[Source passage]
┌──
Chapter 6 The candidate coordinated and wrote the article. The research design was developed jointly by the candidate, Robert Brecha, Gunnar Luderer, Patrick Sullivan, Nico Bauer. Eva Schmid developed the model REMIND-D on which the analysis is based. Diana Böttger contributed to the refinement of the presented method with validation runs conducted with a dispatch model.
Chapter 7 The candidate and Lion Hirth were jointly developing the research design and jointly writing the article. Lion Hirth initiated and coordinated the article. He was responsible for the numerical model results, while the candidate provided the analytical model analysis. Comments and support from various parties are gratefully acknowledged in the article.
235
Tools and Resources
This section lists the tools and resources that were used by the author to complete this thesis.
Modeling: The numerical modeling performed by the author made use of the General Algebraic Modeling System (GAMS), version 22.7.2 (Brooke et al., 1988) and the CONOPT3 solver, version 3.14S, for non-linear programs (Drud, 1994), or using The MathWorks’ MATLAB, version 6.5 release 13 (MATLAB, 1998).
Data Processing: Model output was analyzed and illustrated using The MathWorks’ MATLAB, version 6.5 release 13 (MATLAB, 1998), Microsoft Excel 2010, and Microsoft PowerPoint 2010.
Typesetting: This document was written with Microsoft Word 2010. The style sheet was provided generously by Steffen Brunner.
Brooke, A., D. Kendrick, A. Meeraus, R. Raman, and R. E. Rosenthal (2005). GAMS. A Users Guide. GAMS Development Corporation.
Drud, A. (1994). CONOPT – a large-scale GRG code. ORSA Journal on Computing 6(2), 207–216.
Lamport, L. (1994). LaTeX: A Document Preparation System User’s Guide and Reference Manual. Amsterdam. Addison-Wesley Longman.
Matthias, A. (2006). The pdfpages package. CTAN, CTAN://macros/latex/contrib/pdfpages.
236
Acknowledgements
This thesis does not only contain my academic thoughts and development of almost five years; it also symbolizes an inspiring and formative time of my life. Many people accompanied me through this colorful episode. Thank you for your support, inspiration, encouragement and patience!
└──
[Information]
┌──
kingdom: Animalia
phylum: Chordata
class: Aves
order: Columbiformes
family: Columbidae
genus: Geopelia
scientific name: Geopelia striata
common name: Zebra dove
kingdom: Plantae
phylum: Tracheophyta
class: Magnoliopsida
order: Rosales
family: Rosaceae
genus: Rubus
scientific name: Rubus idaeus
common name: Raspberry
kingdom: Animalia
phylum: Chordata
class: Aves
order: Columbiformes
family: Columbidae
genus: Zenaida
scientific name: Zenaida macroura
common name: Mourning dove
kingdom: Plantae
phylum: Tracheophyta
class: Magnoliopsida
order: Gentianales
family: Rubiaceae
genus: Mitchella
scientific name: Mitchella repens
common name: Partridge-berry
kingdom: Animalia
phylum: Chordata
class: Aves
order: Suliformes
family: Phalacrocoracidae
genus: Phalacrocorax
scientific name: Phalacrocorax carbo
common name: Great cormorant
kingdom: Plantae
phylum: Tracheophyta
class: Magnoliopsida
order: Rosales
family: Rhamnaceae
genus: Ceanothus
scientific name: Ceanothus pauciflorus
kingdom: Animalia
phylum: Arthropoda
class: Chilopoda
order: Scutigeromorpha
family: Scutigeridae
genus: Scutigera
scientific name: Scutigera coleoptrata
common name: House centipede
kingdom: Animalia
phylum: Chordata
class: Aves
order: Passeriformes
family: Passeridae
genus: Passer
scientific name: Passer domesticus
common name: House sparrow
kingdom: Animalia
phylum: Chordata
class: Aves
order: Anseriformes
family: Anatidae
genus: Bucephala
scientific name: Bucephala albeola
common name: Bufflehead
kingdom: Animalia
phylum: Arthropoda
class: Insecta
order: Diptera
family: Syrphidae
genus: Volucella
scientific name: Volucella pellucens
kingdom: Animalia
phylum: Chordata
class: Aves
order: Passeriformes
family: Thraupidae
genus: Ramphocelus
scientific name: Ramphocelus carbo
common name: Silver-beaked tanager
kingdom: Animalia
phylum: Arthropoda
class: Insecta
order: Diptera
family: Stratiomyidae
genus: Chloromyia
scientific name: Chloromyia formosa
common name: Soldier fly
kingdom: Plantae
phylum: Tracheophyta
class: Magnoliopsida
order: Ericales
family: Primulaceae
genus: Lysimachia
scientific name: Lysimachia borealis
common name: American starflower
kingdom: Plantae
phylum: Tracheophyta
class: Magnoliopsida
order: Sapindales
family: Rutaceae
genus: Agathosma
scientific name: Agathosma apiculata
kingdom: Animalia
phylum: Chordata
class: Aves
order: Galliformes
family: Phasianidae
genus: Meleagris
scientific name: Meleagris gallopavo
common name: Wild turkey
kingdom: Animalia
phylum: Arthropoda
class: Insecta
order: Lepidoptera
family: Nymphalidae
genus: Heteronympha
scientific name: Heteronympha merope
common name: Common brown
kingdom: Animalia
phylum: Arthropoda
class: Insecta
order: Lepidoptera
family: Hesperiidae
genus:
└──
[Work to complete]
1 > Write out the thesis passage from "Brooke, A., D." up to and including "package. CTAN, CTAN://macros/latex/contrib/pdfpages.", word for word.
2 > Which software products does the thesis passage name in its Modeling, Data Processing and Typesetting paragraphs? List every one.
3 > Carry on the thesis passage's acknowledgements, starting after its final sentence.
The material has no connection to the thesis passage.

[Answers by item]
1 >
Brooke, A., D. Kendrick, A. Meeraus, R. Raman, and R. E. Rosenthal (2005). GAMS. A Users Guide. GAMS Development Corporation.
Drud, A. (1994). CONOPT – a large-scale GRG code. ORSA Journal on Computing 6(2), 207–216.
Lamport, L. (1994). LaTeX: A Document Preparation System User’s Guide and Reference Manual. Amsterdam. Addison-Wesley Longman.
Matthias, A. (2006). The pdfpages package. CTAN, CTAN://macros/latex/contrib/pdfpages.

2 >
- General Algebraic Modeling System (GAMS), version 22.7.2
- CONOPT3 solver, version 3.14S
- The MathWorks' MATLAB, version 6.5 release 13
- Microsoft Excel 2010
- Microsoft PowerPoint 2010
- Microsoft Word 2010

3 >
Dear Ottmar Edenhofer, thank you for giving me a PhD position at PIK and for supervising my thesis, while granting me with guidance, freedom and trust, which allowed me to find my own ways to scientific answers and new research questions. Dear Bob Brecha, thank you for getting interested in my work some years ago, and for all the cooperation, encouragement and patience since then, even in stressful times. Special thanks go to you, dear Gunnar Luderer, for being available all the time, for endless fruitful discussions and your scientific and non-scientific support. Dear Hermann Held, thank you for trusting in my potential and bringing me to PIK in 2009.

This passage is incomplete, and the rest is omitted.